● About this exercise
All of the lines below should be output exactly as shown.

● Dataset records
☆ ☆ ☆

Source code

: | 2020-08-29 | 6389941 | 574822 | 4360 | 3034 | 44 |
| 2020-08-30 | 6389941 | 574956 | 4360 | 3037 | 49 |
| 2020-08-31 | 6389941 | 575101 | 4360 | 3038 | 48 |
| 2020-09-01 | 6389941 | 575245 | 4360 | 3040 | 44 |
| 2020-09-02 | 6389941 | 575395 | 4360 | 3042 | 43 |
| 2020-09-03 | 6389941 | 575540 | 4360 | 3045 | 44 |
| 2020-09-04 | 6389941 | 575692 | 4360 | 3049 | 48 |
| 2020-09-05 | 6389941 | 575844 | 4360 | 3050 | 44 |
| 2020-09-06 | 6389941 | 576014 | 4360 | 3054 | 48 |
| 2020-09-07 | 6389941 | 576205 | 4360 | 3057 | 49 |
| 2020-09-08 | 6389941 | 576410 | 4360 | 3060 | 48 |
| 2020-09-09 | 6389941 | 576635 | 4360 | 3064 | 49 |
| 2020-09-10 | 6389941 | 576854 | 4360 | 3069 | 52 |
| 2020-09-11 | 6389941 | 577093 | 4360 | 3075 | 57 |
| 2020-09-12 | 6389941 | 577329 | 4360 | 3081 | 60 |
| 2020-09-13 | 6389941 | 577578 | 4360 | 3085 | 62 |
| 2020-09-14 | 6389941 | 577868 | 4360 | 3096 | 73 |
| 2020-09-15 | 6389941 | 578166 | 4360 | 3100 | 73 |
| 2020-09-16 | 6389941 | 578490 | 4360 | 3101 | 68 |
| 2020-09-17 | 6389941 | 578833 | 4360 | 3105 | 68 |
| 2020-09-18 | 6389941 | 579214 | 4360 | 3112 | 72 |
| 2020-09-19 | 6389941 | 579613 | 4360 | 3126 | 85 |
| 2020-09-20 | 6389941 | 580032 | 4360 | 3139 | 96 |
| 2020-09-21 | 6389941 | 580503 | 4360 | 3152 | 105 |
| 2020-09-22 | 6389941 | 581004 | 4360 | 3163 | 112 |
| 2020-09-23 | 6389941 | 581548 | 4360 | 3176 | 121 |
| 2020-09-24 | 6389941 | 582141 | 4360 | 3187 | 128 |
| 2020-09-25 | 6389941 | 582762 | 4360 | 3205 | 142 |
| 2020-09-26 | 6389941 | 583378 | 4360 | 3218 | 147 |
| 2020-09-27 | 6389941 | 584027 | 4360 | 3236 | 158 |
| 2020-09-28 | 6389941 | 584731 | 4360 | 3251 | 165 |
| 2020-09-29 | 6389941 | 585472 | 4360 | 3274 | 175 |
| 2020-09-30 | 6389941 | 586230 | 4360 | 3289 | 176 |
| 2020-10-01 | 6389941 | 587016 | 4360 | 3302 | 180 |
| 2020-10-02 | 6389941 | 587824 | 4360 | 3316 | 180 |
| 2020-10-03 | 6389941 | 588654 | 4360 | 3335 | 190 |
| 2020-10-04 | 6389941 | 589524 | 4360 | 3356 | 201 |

☆ ☆ ☆

● Finished exercise
Source code

: | 2020-08-29 | 6389941 | 574822 | 4360 | 3034 | 44 |
| 2020-08-30 | 6389941 | 574956 | 4360 | 3037 | 49 |
| 2020-08-31 | 6389941 | 575101 | 4360 | 3038 | 48 |
| 2020-09-01 | 6389941 | 575245 | 4360 | 3040 | 44 |
| 2020-09-02 | 6389941 | 575395 | 4360 | 3042 | 43 |
| 2020-09-03 | 6389941 | 575540 | 4360 | 3045 | 44 |
| 2020-09-04 | 6389941 | 575692 | 4360 | 3049 | 48 |
| 2020-09-05 | 6389941 | 575844 | 4360 | 3050 | 44 |
| 2020-09-06 | 6389941 | 576014 | 4360 | 3054 | 48 |
| 2020-09-07 | 6389941 | 576205 | 4360 | 3057 | 49 |
| 2020-09-08 | 6389941 | 576410 | 4360 | 3060 | 48 |
| 2020-09-09 | 6389941 | 576635 | 4360 | 3064 | 49 |
| 2020-09-10 | 6389941 | 576854 | 4360 | 3069 | 52 |
| 2020-09-11 | 6389941 | 577093 | 4360 | 3075 | 57 |
| 2020-09-12 | 6389941 | 577329 | 4360 | 3081 | 60 |
| 2020-09-13 | 6389941 | 577578 | 4360 | 3085 | 62 |
| 2020-09-14 | 6389941 | 577868 | 4360 | 3096 | 73 |
| 2020-09-15 | 6389941 | 578166 | 4360 | 3100 | 73 |
| 2020-09-16 | 6389941 | 578490 | 4360 | 3101 | 68 |
| 2020-09-17 | 6389941 | 578833 | 4360 | 3105 | 68 |
| 2020-09-18 | 6389941 | 579214 | 4360 | 3112 | 72 |
| 2020-09-19 | 6389941 | 579613 | 4360 | 3126 | 85 |
| 2020-09-20 | 6389941 | 580032 | 4360 | 3139 | 96 |
| 2020-09-21 | 6389941 | 580503 | 4360 | 3152 | 105 |
| 2020-09-22 | 6389941 | 581004 | 4360 | 3163 | 112 |
| 2020-09-23 | 6389941 | 581548 | 4360 | 3176 | 121 |
| 2020-09-24 | 6389941 | 582141 | 4360 | 3187 | 128 |
| 2020-09-25 | 6389941 | 582762 | 4360 | 3205 | 142 |
| 2020-09-26 | 6389941 | 583378 | 4360 | 3218 | 147 |
| 2020-09-27 | 6389941 | 584027 | 4360 | 3236 | 158 |
| 2020-09-28 | 6389941 | 584731 | 4360 | 3251 | 165 |
| 2020-09-29 | 6389941 | 585472 | 4360 | 3274 | 175 |
| 2020-09-30 | 6389941 | 586230 | 4360 | 3289 | 176 |
| 2020-10-01 | 6389941 | 587016 | 4360 | 3302 | 180 |
| 2020-10-02 | 6389941 | 587824 | 4360 | 3316 | 180 |
| 2020-10-03 | 6389941 | 588654 | 4360 | 3335 | 190 |
| 2020-10-04 | 6389941 | 589524 | 4360 | 3356 | 201 |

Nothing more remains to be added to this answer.